Vor 23 Jahren fiel die Mauer und wir dachten, der Sozialismus sei endgültig gescheitert. Nach der Finanzkrise hat man den Eindruck, das Pendel schlägt zurück. Sozialistisches Denken erreicht auch die Mitte der Gesellschaft, denn alle Maßnahmen auch der schwarz-gelben Regierung dienen der Steigerung der Umverteilung.

Wenn die Arbeitslosigkeit hoch ist, redet niemand über die Qualität der Arbeit. Steigt aber die Beschäftigungsquote, kippt die Diskussion. Die Daten des sozioökonomischen Panel besagen aber, dass die Arbeitszufriedenheit unverändert hoch ist in diesem Land, zugleich fühlen wir uns heute selbstbestimmter. Arbeitsunfälle und Krankenstand haben sich in den letzten 30 Jahren deutlich reduziert.
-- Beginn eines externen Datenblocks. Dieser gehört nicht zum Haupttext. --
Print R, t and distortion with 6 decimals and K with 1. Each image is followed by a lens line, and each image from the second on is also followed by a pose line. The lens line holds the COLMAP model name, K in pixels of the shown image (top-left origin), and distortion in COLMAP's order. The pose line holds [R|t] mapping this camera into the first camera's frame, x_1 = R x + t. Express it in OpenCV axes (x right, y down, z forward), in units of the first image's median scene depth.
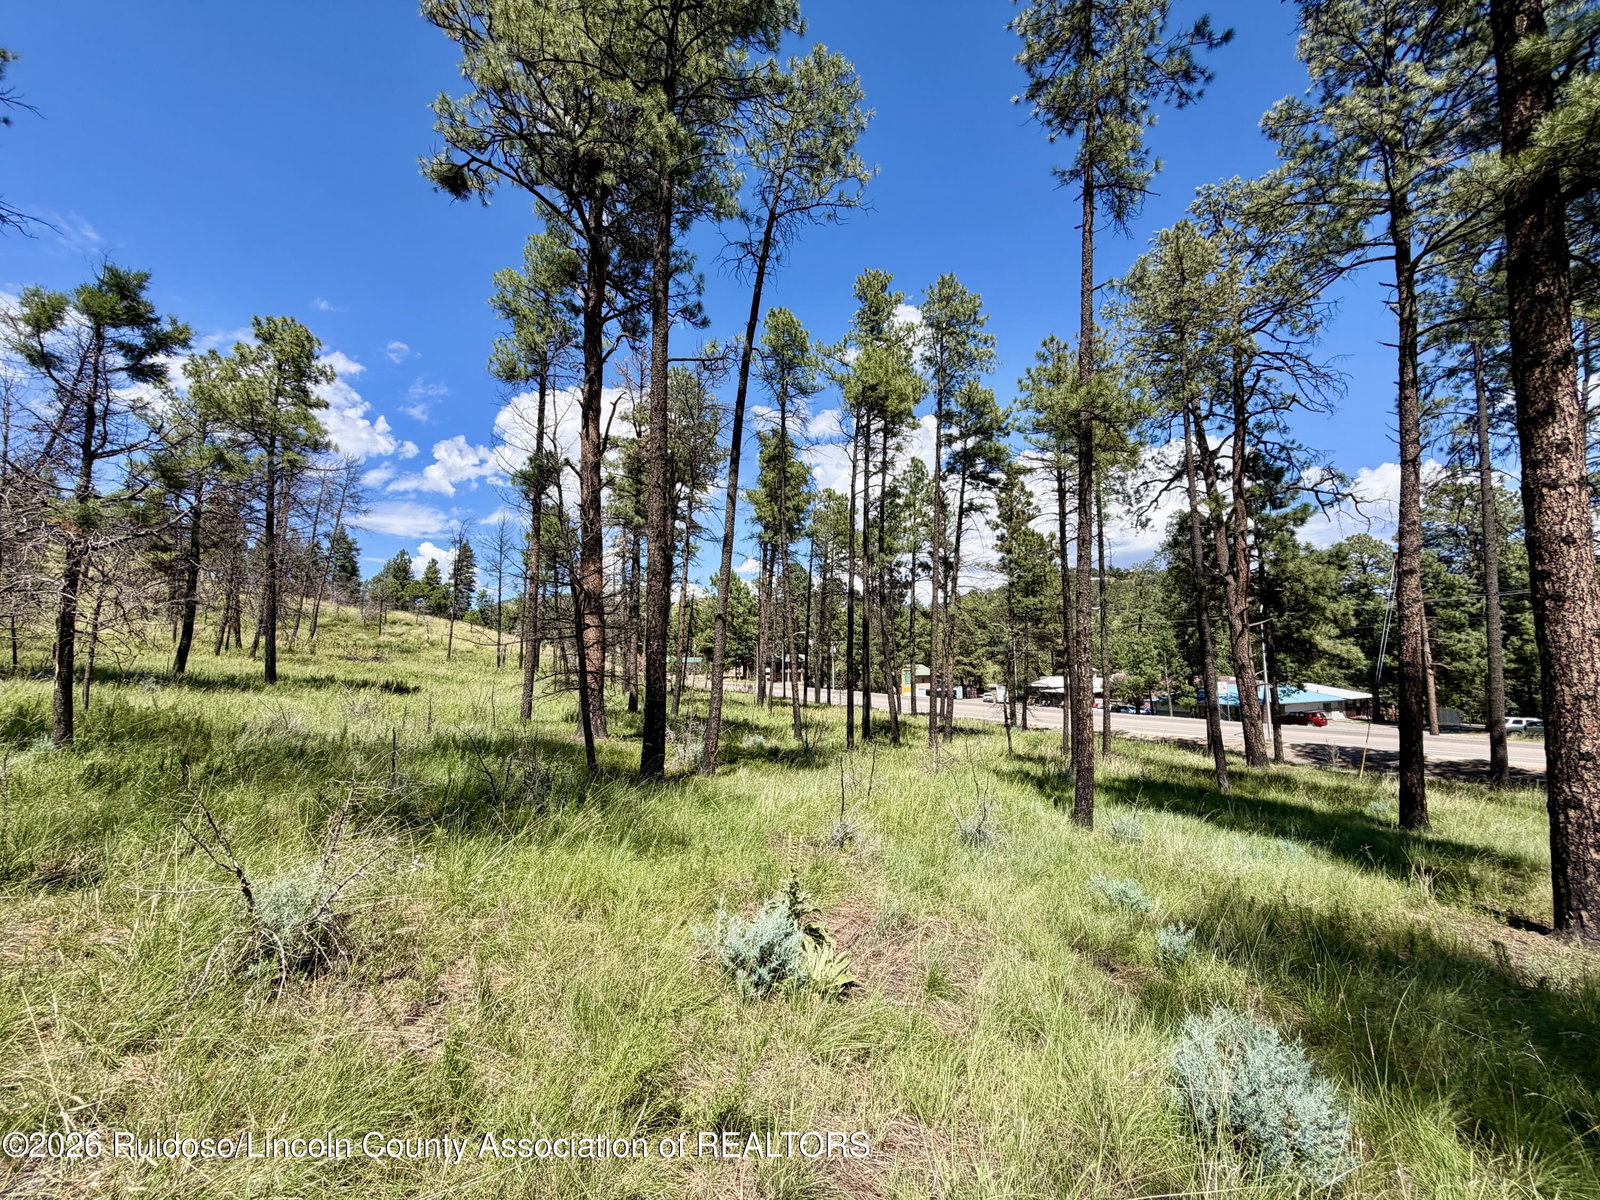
lens RADIAL K [[630.9, 0, 800.0], [0, 630.9, 600.0], [0, 0, 1]] dist [-0.000345, 0.000006]
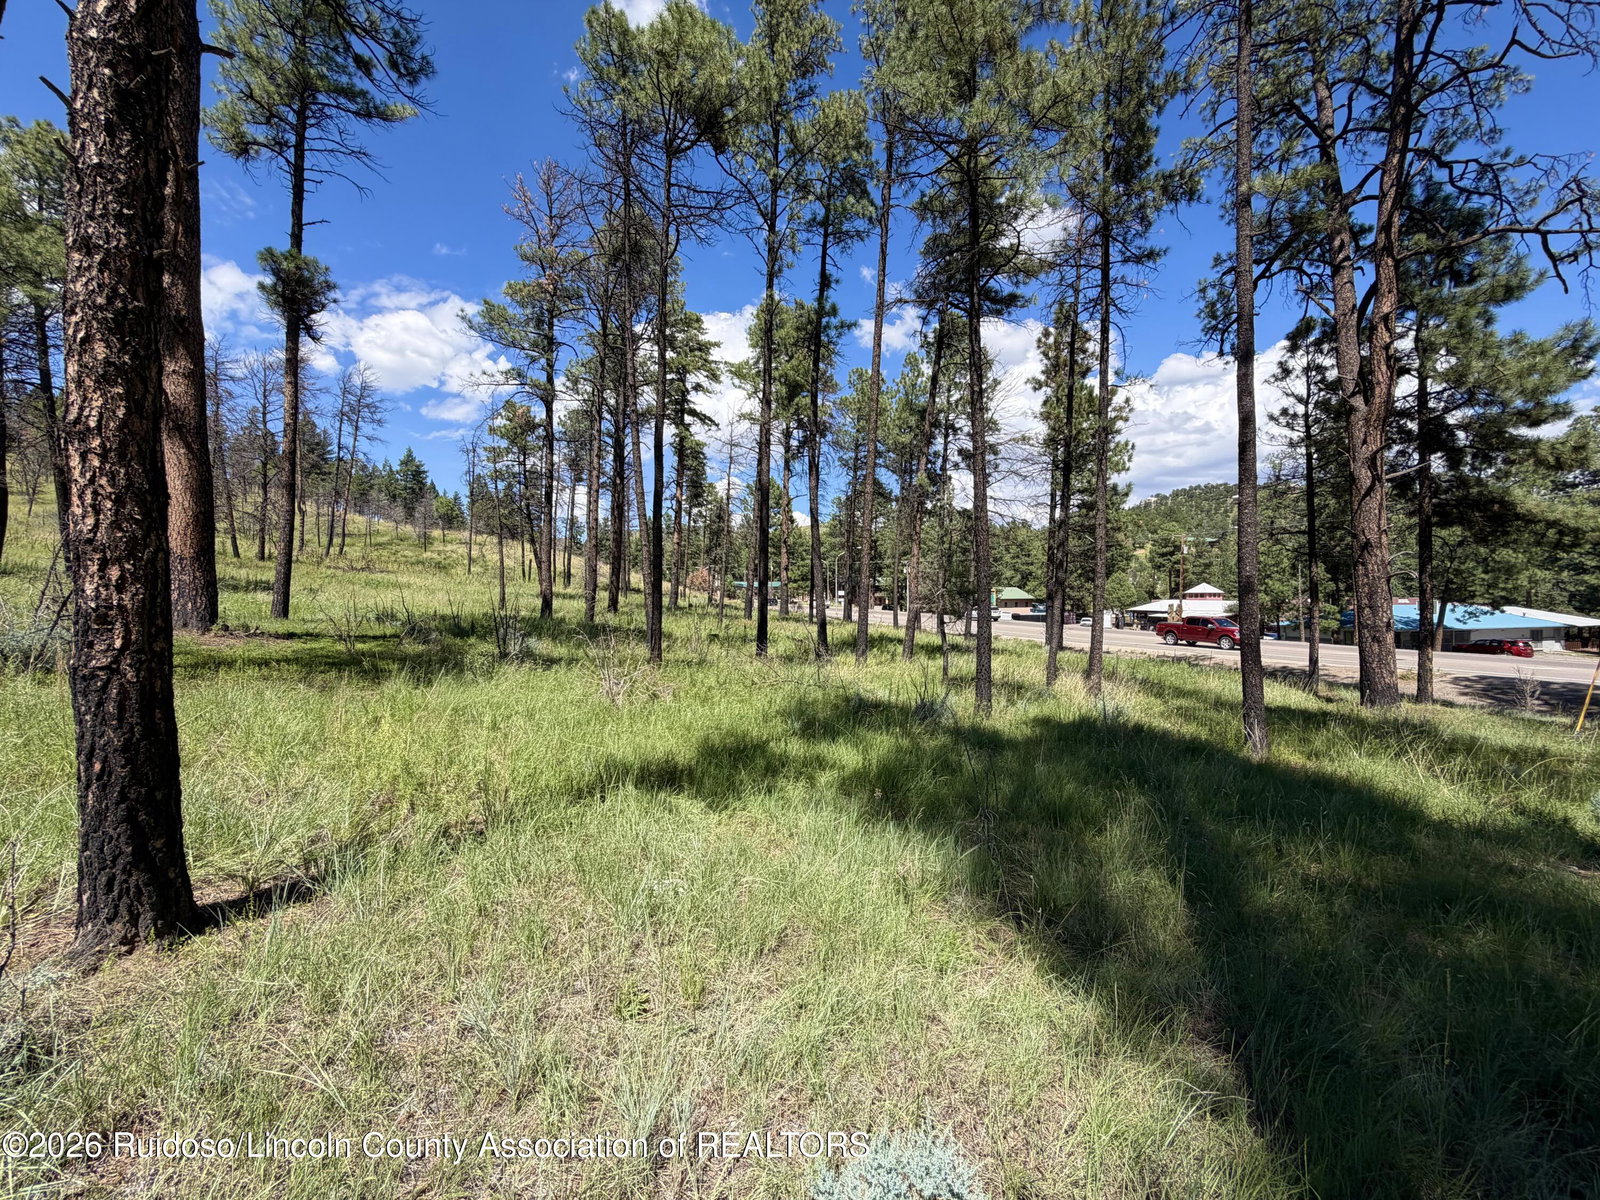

Und doch hat sich in unserer Gesellschaft die Mitte nach links verschoben. Und die Politik läuft mit.

Was ich überhaupt nicht verstehe, das ist heftige Kritik der Gewerkschaften an der Rente mit 67. Die Erwerbsquote der 60- bis 64-Jährigen hat sich innerhalb von zehn Jahren von 20 auf 42 Prozent erhöht. Da hat sich fundamental etwas verändert, aber unsere Debatten sind rückwärtsgewandt. Es wäre schön, wenn ein politisch Verantwortlicher auch mal Kante zeigen könnte und denen, die damals vehement gegen die mutigen Reformen waren, sagt: Hartz IV war richtig, es hat uns geholfen und uns weitergebracht. Ich glaube, es gibt genug Menschen in der Bundesrepublik Deutschland, die auf eine solche Ansage warten.

Ist es nicht paradox, dass wir, die erfolgreiche Exportnation, das Land mit den größten Wachstumsskeptikern sind. Und zugleich in einem Europa der Krise von den anderen Wirtschaftswachstum und Sparen erwarten?

Wir sind weder beim Konsolidieren so ehrgeizig, wie wir es von andern verlangen, noch bemühen wir uns, die Bedingungen für neue Arbeitsplätze weiter zu verbessern, eher das Gegenteil ist der Fall. So leben wir – und das zugegebenermaßen nicht schlecht – von den Anstrengungen früherer Jahre. Auf Dauer trägt diese Strategie nicht.